• **DATA EXTRACTS**

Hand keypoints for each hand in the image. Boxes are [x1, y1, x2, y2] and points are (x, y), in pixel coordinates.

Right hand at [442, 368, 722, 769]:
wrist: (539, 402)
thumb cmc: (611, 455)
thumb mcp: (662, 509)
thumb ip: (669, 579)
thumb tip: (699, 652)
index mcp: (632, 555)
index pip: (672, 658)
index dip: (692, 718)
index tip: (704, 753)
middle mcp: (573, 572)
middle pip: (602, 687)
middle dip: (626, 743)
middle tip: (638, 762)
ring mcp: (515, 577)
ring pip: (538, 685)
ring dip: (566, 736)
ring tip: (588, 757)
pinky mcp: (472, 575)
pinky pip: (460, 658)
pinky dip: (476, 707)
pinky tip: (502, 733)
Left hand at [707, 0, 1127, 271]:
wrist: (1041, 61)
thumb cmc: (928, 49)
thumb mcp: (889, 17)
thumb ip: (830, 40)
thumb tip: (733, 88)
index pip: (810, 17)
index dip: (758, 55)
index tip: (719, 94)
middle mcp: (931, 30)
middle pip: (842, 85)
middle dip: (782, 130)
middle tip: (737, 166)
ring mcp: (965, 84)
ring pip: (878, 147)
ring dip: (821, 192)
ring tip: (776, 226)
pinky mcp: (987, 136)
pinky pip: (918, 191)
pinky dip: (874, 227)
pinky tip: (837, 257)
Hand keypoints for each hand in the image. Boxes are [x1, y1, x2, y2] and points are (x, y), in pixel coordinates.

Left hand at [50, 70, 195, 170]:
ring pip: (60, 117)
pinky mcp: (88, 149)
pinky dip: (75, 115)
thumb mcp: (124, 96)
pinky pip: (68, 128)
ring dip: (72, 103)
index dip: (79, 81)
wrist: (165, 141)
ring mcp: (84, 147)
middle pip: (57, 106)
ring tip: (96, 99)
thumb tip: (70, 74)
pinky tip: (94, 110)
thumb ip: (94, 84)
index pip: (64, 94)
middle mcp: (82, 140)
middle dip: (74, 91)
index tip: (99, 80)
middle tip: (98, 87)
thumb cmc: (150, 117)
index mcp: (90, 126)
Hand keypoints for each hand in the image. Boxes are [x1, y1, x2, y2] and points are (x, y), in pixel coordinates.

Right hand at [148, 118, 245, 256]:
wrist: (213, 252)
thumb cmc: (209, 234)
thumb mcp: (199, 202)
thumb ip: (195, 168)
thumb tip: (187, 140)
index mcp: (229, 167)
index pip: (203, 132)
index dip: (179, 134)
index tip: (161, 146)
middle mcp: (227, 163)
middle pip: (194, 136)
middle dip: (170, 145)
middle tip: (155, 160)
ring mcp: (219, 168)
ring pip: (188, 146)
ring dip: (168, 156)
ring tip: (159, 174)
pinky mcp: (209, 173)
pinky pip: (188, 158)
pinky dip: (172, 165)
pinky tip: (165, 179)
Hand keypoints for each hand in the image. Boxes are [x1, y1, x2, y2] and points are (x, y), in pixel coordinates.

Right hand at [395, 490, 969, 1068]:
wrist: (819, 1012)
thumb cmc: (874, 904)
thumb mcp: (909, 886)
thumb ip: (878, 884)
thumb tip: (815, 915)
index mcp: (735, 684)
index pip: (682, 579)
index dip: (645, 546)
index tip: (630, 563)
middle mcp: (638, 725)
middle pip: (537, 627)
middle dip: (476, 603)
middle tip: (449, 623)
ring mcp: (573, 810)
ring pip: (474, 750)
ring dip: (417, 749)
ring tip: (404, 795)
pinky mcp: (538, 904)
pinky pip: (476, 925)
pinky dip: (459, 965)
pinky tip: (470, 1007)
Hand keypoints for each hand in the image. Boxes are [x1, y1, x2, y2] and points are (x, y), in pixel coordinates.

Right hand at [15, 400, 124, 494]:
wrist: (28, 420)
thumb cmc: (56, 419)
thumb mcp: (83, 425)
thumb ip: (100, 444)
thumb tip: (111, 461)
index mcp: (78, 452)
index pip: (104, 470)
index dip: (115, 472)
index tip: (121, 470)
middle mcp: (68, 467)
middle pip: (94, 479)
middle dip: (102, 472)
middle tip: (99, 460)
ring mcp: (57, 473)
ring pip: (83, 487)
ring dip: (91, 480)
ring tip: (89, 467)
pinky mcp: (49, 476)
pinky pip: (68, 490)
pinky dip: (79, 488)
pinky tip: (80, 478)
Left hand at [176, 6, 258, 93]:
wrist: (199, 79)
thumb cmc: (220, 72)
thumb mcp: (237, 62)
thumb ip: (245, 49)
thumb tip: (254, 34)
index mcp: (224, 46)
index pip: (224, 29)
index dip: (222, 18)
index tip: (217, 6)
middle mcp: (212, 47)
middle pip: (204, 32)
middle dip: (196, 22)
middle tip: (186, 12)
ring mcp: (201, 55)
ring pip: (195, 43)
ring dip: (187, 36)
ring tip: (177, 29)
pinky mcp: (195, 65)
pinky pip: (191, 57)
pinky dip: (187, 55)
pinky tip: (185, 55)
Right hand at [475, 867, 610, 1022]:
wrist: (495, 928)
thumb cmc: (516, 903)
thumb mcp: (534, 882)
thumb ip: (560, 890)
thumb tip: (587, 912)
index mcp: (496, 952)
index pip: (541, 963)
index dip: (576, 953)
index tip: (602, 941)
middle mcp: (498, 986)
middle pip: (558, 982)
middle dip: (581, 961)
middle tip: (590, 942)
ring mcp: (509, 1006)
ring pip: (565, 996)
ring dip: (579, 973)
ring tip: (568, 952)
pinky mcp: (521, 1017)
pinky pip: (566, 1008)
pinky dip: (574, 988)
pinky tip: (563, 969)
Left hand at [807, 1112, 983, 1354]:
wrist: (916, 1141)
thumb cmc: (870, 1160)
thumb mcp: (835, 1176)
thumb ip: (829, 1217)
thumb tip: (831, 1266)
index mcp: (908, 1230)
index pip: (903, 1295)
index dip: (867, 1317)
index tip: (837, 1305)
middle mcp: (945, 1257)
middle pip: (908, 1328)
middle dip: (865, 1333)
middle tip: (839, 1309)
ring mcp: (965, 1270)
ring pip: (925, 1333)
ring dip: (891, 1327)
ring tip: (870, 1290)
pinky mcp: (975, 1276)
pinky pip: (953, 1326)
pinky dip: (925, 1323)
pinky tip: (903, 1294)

• **YOUR OBJECTIVE**
Return every entry above with nothing altered.

• **ANSWER AREA**
Hand keypoints for each hand in the image. Boxes are [x1, y1, x2, y2] and points are (x, y), in pixel coordinates.

Right hand at [442, 368, 722, 769]:
wrist: (539, 402)
thumb cmc: (611, 455)
thumb mcp: (662, 509)
thumb ip: (669, 579)
thumb tip: (699, 652)
index mcp: (632, 555)
index pip: (672, 658)
index dip: (692, 718)
index tip: (704, 753)
middle mcp: (573, 572)
middle pip: (602, 687)
middle dip: (626, 743)
middle tip: (638, 762)
ring mcp: (515, 577)
ring pip: (538, 685)
ring dip: (566, 736)
ring tip: (588, 757)
pinky mcp: (472, 575)
pinky pip: (460, 658)
pinky dip: (476, 707)
pinky tip: (502, 733)
Left hand at [707, 0, 1127, 271]:
wrist: (1041, 61)
thumb cmc: (928, 49)
thumb mcp: (889, 17)
thumb ip: (830, 40)
thumb tip: (733, 88)
index pip: (810, 17)
index dip: (758, 55)
index tip: (719, 94)
middle mcp: (931, 30)
middle pip: (842, 85)
middle dip: (782, 130)
middle tip: (737, 166)
ring mcp: (965, 84)
ring pip: (878, 147)
ring dip: (821, 192)
ring tip: (776, 226)
pinky mcp: (987, 136)
pinky pip: (918, 191)
pinky dip: (874, 227)
pinky tip: (837, 257)
Hand keypoints for each hand in the image. Boxes are [x1, y1, x2, y2] and points are (x, y), in pixel coordinates.

Left hand at [50, 70, 195, 170]:
ring pip: (60, 117)
pinky mcp: (88, 149)
pinky dip: (75, 115)
thumb mcp: (124, 96)
pinky pip: (68, 128)
ring dip: (72, 103)
index dip: (79, 81)
wrist: (165, 141)
ring mcp: (84, 147)
middle pip: (57, 106)
ring tip: (96, 99)
thumb tip: (70, 74)
pinky tip: (94, 110)
thumb ip: (94, 84)
index pip: (64, 94)
middle mcp: (82, 140)
middle dip: (74, 91)
index tip: (99, 80)
middle tip: (98, 87)
thumb cmc: (150, 117)
index mcp: (90, 126)
Hand keypoints for each hand in the image. Boxes are [x1, y1, x2, y2] and points are (x, y), in pixel coordinates.

Right hand at [148, 118, 245, 256]:
wrist: (213, 252)
thumb cmc: (209, 234)
thumb mcp: (199, 202)
thumb ip: (195, 168)
thumb tip: (187, 140)
index mcp: (229, 167)
index pip: (203, 132)
index dip: (179, 134)
index tip: (161, 146)
middle mcp: (227, 163)
middle pip: (194, 136)
middle dip: (170, 145)
middle tip: (155, 160)
ring mcp: (219, 168)
ring pip: (188, 146)
ring dip: (168, 156)
ring tip: (159, 174)
pinky mcp: (209, 173)
pinky pip: (188, 158)
pinky dip: (172, 165)
pinky tip: (165, 179)
Hand keypoints for each hand in the image. Boxes are [x1, y1, x2, y2] and points are (x, y), in pixel coordinates.

Right hand at [395, 490, 969, 1068]:
wrist: (819, 1012)
thumb cmc: (874, 904)
thumb mcp: (909, 886)
thumb ip: (878, 884)
thumb tip: (815, 915)
index mcp: (735, 684)
index pip: (682, 579)
index dip: (645, 546)
index tip: (630, 563)
middle mcp: (638, 725)
middle pip: (537, 627)
middle dip: (476, 603)
middle tip: (449, 623)
ring mcp: (573, 810)
ring pip: (474, 750)
ring dip: (417, 749)
ring tip: (404, 795)
pinky mcp: (538, 904)
pinky pip: (476, 925)
pinky dip: (459, 965)
pinky tip: (470, 1007)
Hand keypoints for each hand in the image. Boxes are [x1, y1, x2, y2] and points are (x, y), in pixel coordinates.

Right hand at [15, 400, 124, 494]:
wrist: (28, 420)
thumb cmc: (56, 419)
thumb mcp: (83, 425)
thumb ip: (100, 444)
thumb tip: (111, 461)
index mcp: (78, 452)
index pip: (104, 470)
index dip: (115, 472)
index tip: (121, 470)
middle mcp: (68, 467)
middle pip: (94, 479)
middle dip: (102, 472)
middle tip: (99, 460)
ring mcp: (57, 473)
ring pip: (83, 487)
ring dip: (91, 480)
ring tip: (89, 467)
pinky mcp: (49, 476)
pinky pip: (68, 490)
pinky dip: (79, 488)
pinky tip: (80, 478)
Left hand at [176, 6, 258, 93]:
wrist: (199, 79)
thumb cmc: (220, 72)
thumb mcp: (237, 62)
thumb ip: (245, 49)
thumb tip: (254, 34)
index mcp: (224, 46)
index pip: (224, 29)
index dip: (222, 18)
index tip: (217, 6)
middle mcp: (212, 47)
middle pip: (204, 32)
middle dip: (196, 22)
middle tip: (186, 12)
ring mcp: (201, 55)
ring pip: (195, 43)
ring dip: (187, 36)
ring tip: (177, 29)
pinky mcp: (195, 65)
pinky pip: (191, 57)
pinky dip: (187, 55)
pinky tip: (185, 55)
Right hand at [475, 867, 610, 1022]:
wrist: (495, 928)
thumb cmc: (516, 903)
thumb mcp: (534, 882)
thumb ip: (560, 890)
thumb tip: (587, 912)
index mcp: (496, 952)
index pip: (541, 963)
index dip: (576, 953)
index tip: (602, 941)
middle mcp: (498, 986)
middle pip: (558, 982)
middle dip: (581, 961)
middle tip: (590, 942)
ring mcp: (509, 1006)
ring pip: (565, 996)
ring dip: (579, 973)
ring tip: (568, 952)
pinky mcp: (521, 1017)
pinky pip: (566, 1008)
pinky dip: (574, 988)
pinky tip: (563, 969)
Left hand at [807, 1112, 983, 1354]:
wrist: (916, 1141)
thumb cmc: (870, 1160)
thumb mcp: (835, 1176)
thumb ip: (829, 1217)
thumb tip: (831, 1266)
index mcp: (908, 1230)
index pip: (903, 1295)
index dip: (867, 1317)
index tip: (837, 1305)
middle mcp: (945, 1257)
middle pip: (908, 1328)
middle dip: (865, 1333)
middle tip: (839, 1309)
ring mcp: (965, 1270)
ring pip: (925, 1333)
ring dip: (891, 1327)
ring tip: (870, 1290)
pinky mcp: (975, 1276)
pinky pip: (953, 1326)
pinky dip: (925, 1323)
pinky tip: (903, 1294)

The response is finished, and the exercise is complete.